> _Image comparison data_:
┌────────

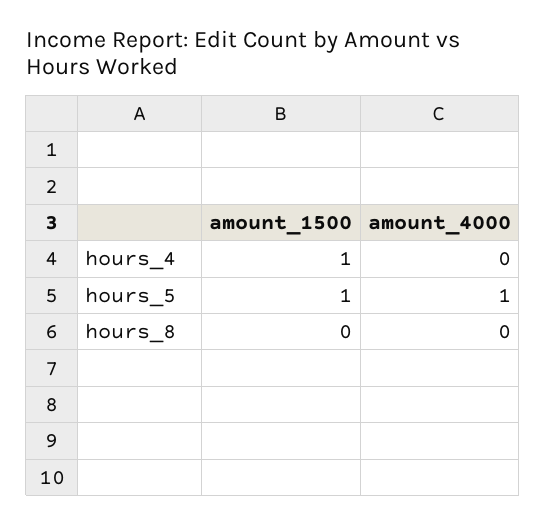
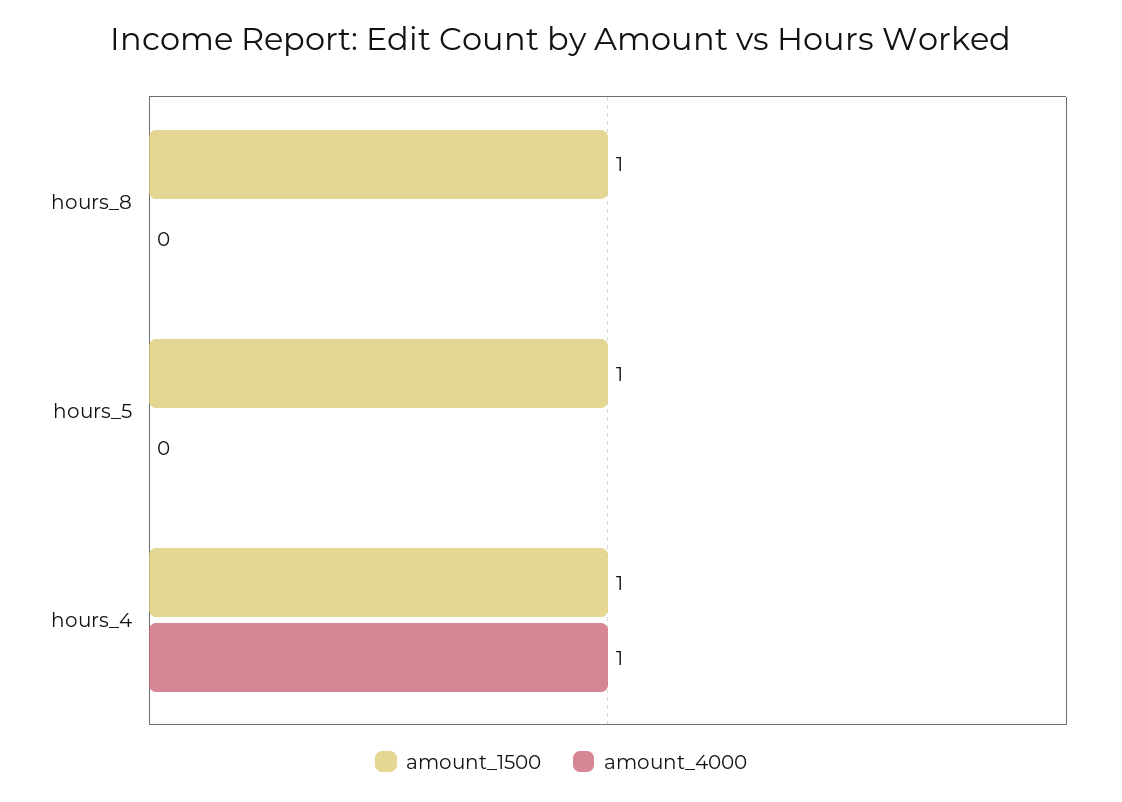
  {
    "amount_1500": {
      "hours_4": 1,
      "hours_5": 1,
-     "hours_8": 0
+     "hours_8": 1
    },
    "amount_4000": {
-     "hours_4": 0,
+     "hours_4": 1,
-     "hours_5": 1,
+     "hours_5": 0,
      "hours_8": 0
    }
  }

└────────

> _WORK ORDER_: Give the data again word for word, without images.

> _THE ANSWER_:
  {
    "amount_1500": {
      "hours_4": 1,
      "hours_5": 1,
-     "hours_8": 0
+     "hours_8": 1
    },
    "amount_4000": {
-     "hours_4": 0,
+     "hours_4": 1,
-     "hours_5": 1,
+     "hours_5": 0,
      "hours_8": 0
    }
  }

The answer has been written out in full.